• [YOUR TASK]: Only text is carried over. Reproduce the entries below exactly.
-- Opening Marker --
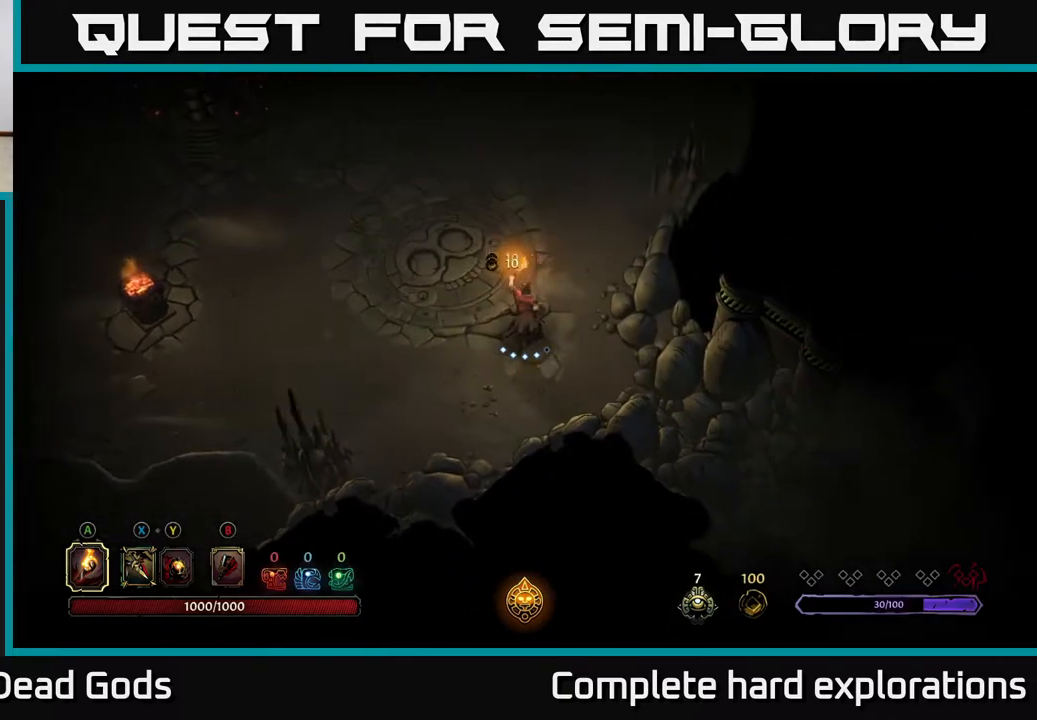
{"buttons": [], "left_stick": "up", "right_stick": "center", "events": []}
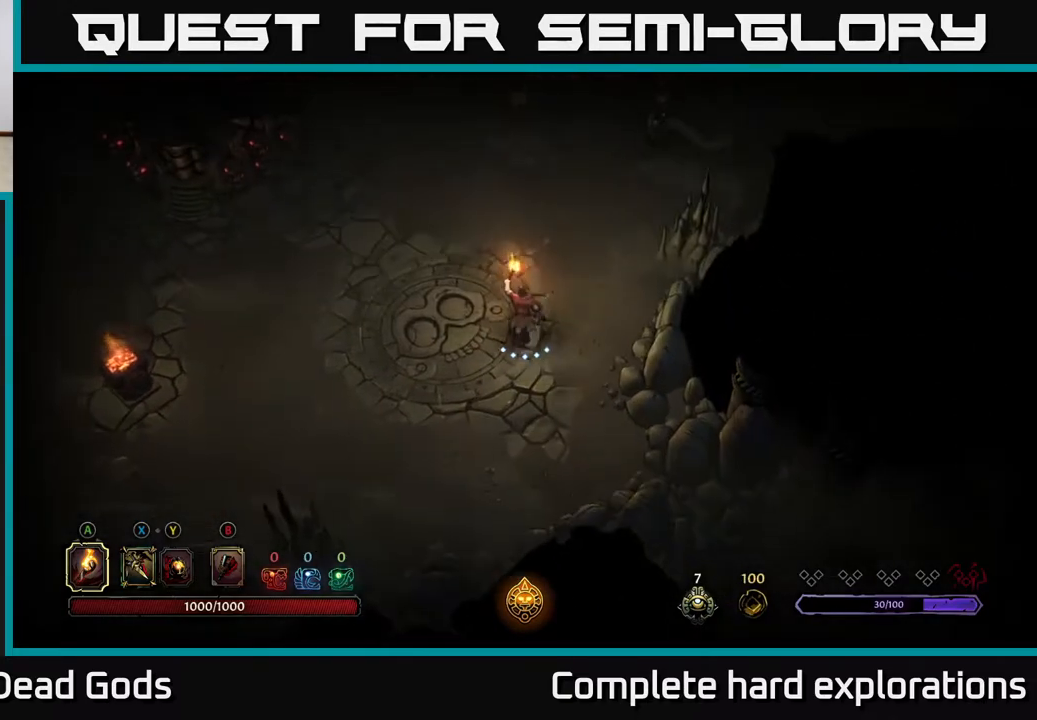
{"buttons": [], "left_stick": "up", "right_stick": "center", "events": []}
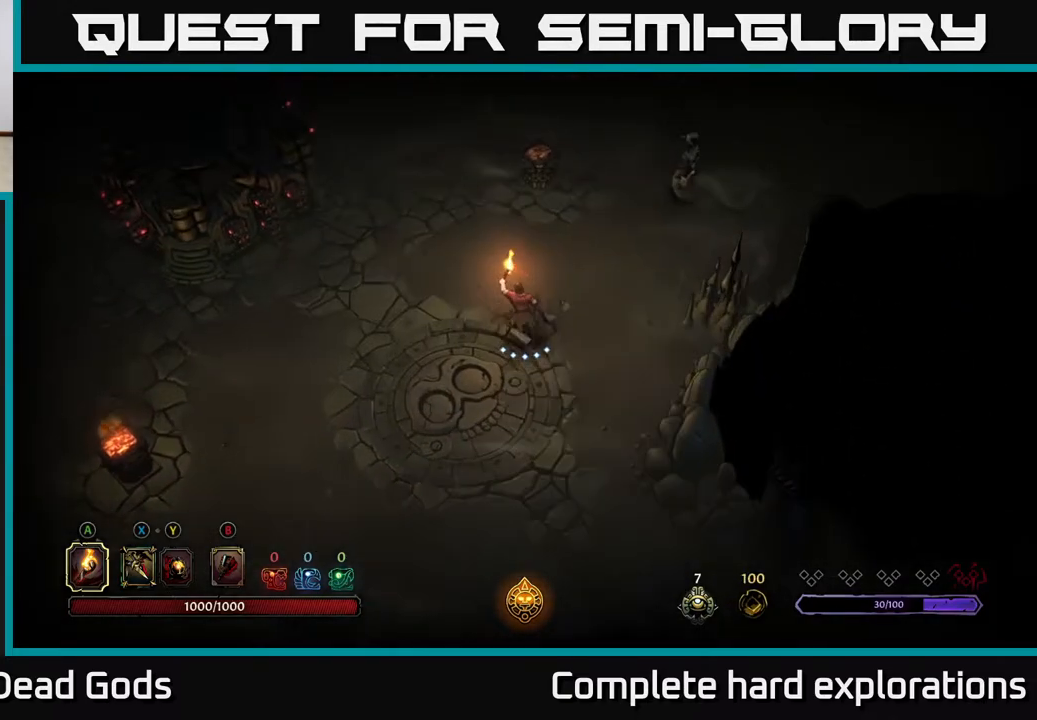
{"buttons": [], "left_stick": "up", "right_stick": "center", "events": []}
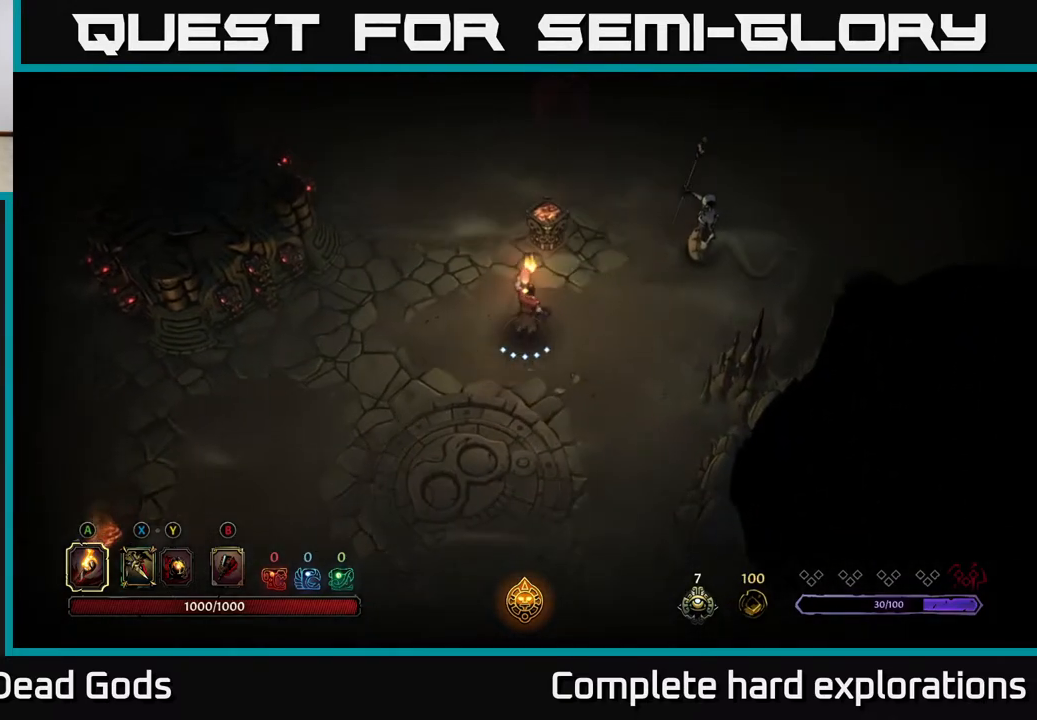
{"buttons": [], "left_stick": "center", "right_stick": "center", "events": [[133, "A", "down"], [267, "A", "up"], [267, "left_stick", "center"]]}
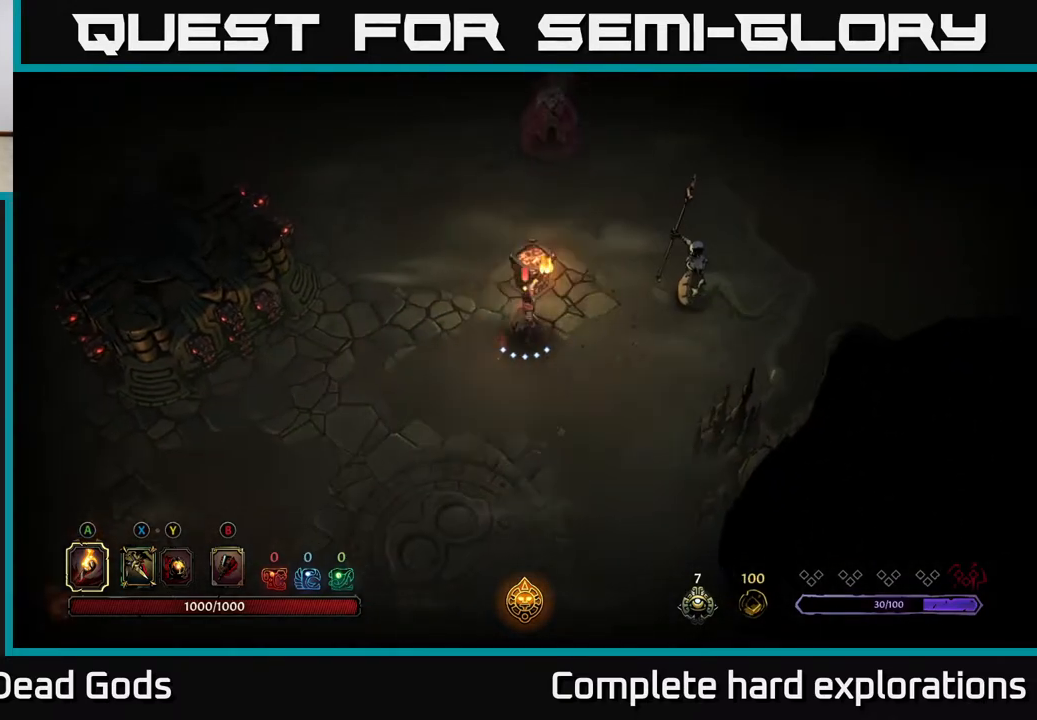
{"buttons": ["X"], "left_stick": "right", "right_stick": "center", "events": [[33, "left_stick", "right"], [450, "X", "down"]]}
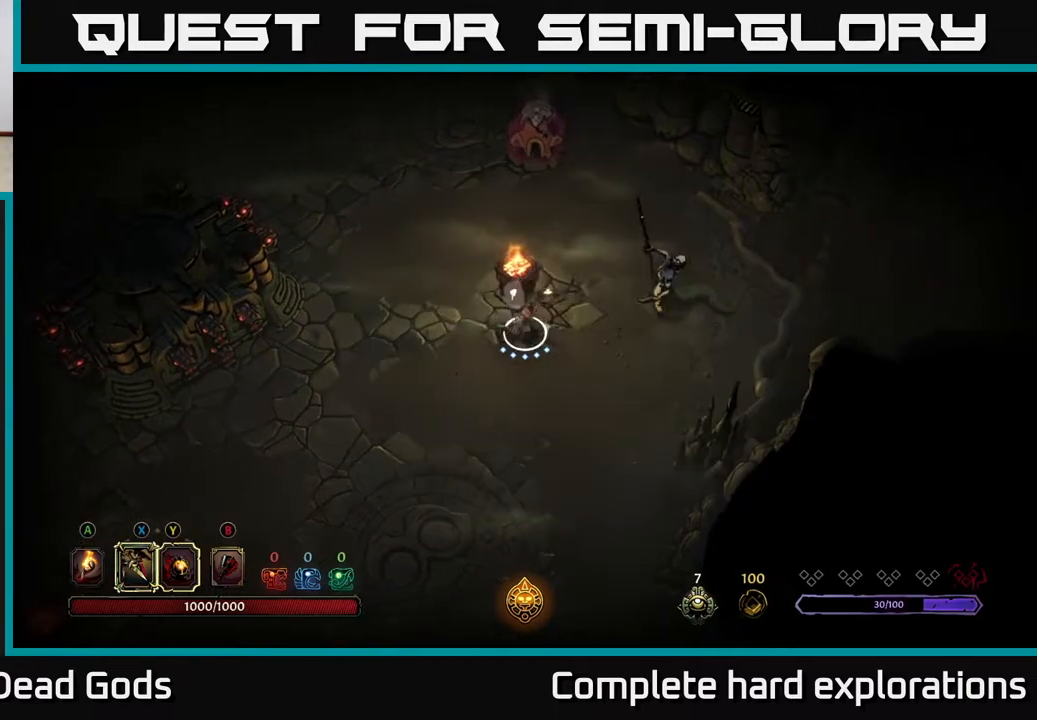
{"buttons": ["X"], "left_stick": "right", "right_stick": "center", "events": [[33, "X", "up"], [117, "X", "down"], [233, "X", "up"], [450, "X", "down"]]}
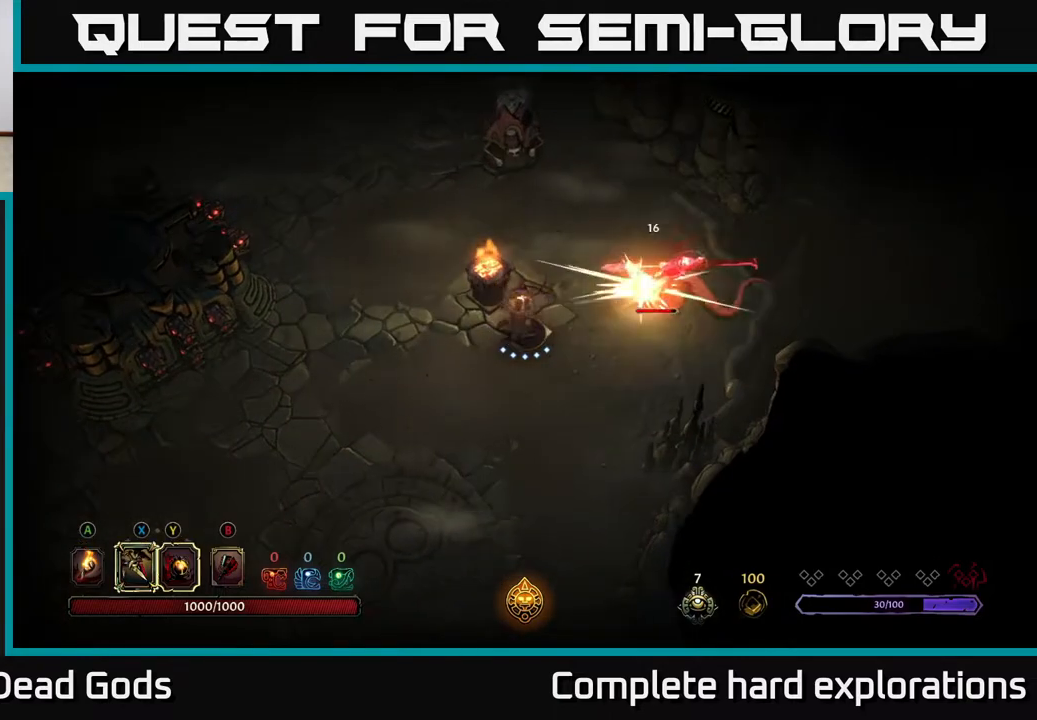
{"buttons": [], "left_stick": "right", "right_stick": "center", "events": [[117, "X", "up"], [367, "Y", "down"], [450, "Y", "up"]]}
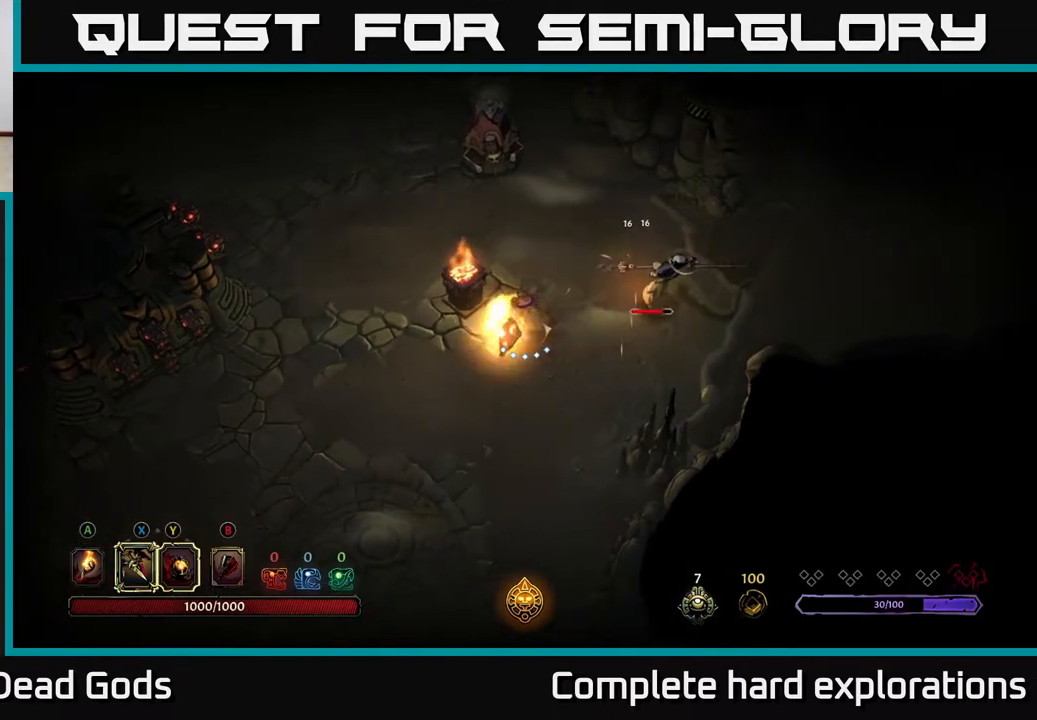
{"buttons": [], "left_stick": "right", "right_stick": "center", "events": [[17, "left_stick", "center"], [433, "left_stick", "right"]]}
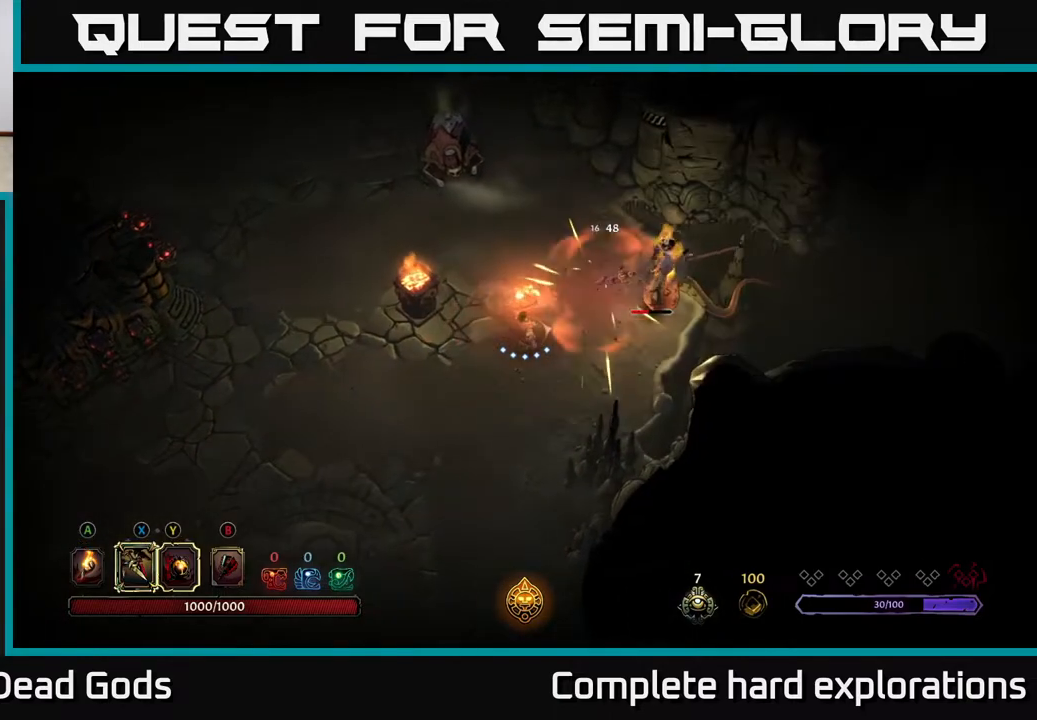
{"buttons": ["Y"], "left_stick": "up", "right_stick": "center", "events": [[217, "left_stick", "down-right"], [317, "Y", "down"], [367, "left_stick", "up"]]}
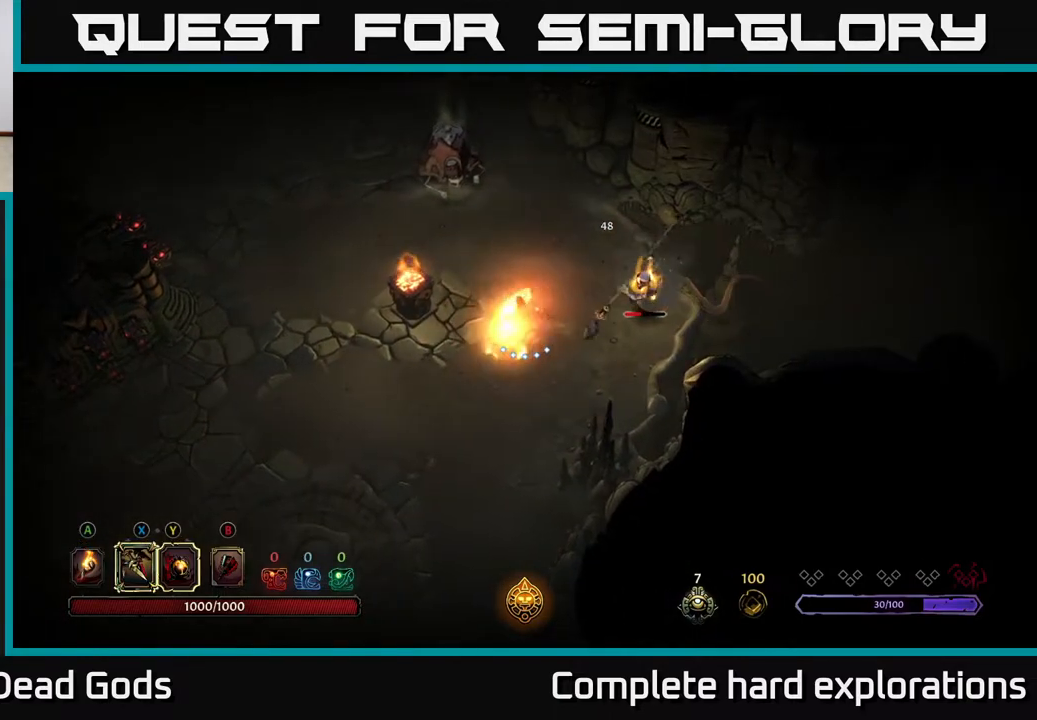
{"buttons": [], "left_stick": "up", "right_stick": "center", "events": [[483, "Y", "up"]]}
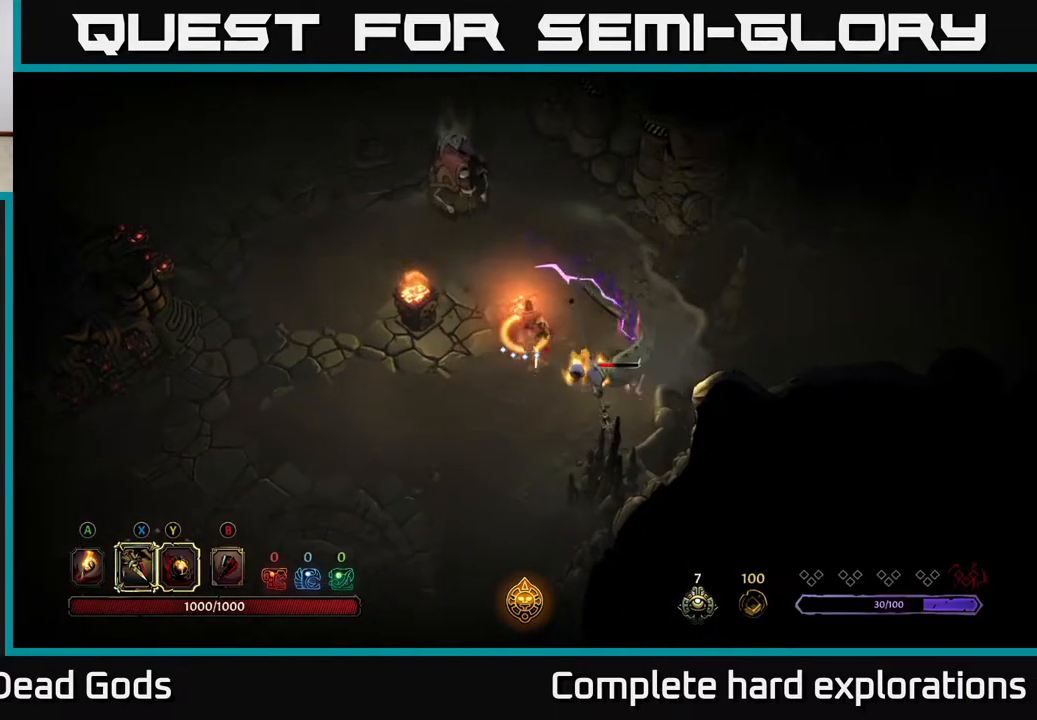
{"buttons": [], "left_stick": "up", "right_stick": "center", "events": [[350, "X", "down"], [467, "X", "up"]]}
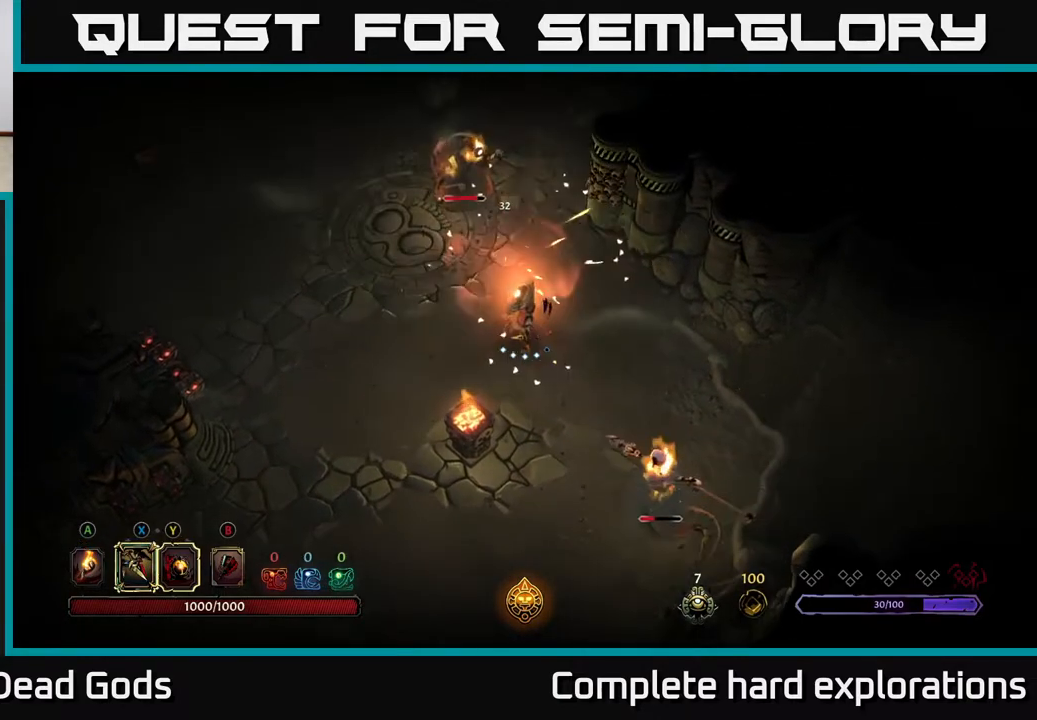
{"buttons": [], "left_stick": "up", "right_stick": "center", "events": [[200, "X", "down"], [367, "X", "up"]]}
-- Closing Marker --
• [RESULT OF THIS TASK]:
{"buttons": [], "left_stick": "up", "right_stick": "center", "events": []}
{"buttons": [], "left_stick": "up", "right_stick": "center", "events": []}
{"buttons": [], "left_stick": "up", "right_stick": "center", "events": []}
{"buttons": [], "left_stick": "center", "right_stick": "center", "events": [[133, "A", "down"], [267, "A", "up"], [267, "left_stick", "center"]]}
{"buttons": ["X"], "left_stick": "right", "right_stick": "center", "events": [[33, "left_stick", "right"], [450, "X", "down"]]}
{"buttons": ["X"], "left_stick": "right", "right_stick": "center", "events": [[33, "X", "up"], [117, "X", "down"], [233, "X", "up"], [450, "X", "down"]]}
{"buttons": [], "left_stick": "right", "right_stick": "center", "events": [[117, "X", "up"], [367, "Y", "down"], [450, "Y", "up"]]}
{"buttons": [], "left_stick": "right", "right_stick": "center", "events": [[17, "left_stick", "center"], [433, "left_stick", "right"]]}
{"buttons": ["Y"], "left_stick": "up", "right_stick": "center", "events": [[217, "left_stick", "down-right"], [317, "Y", "down"], [367, "left_stick", "up"]]}
{"buttons": [], "left_stick": "up", "right_stick": "center", "events": [[483, "Y", "up"]]}
{"buttons": [], "left_stick": "up", "right_stick": "center", "events": [[350, "X", "down"], [467, "X", "up"]]}
{"buttons": [], "left_stick": "up", "right_stick": "center", "events": [[200, "X", "down"], [367, "X", "up"]]}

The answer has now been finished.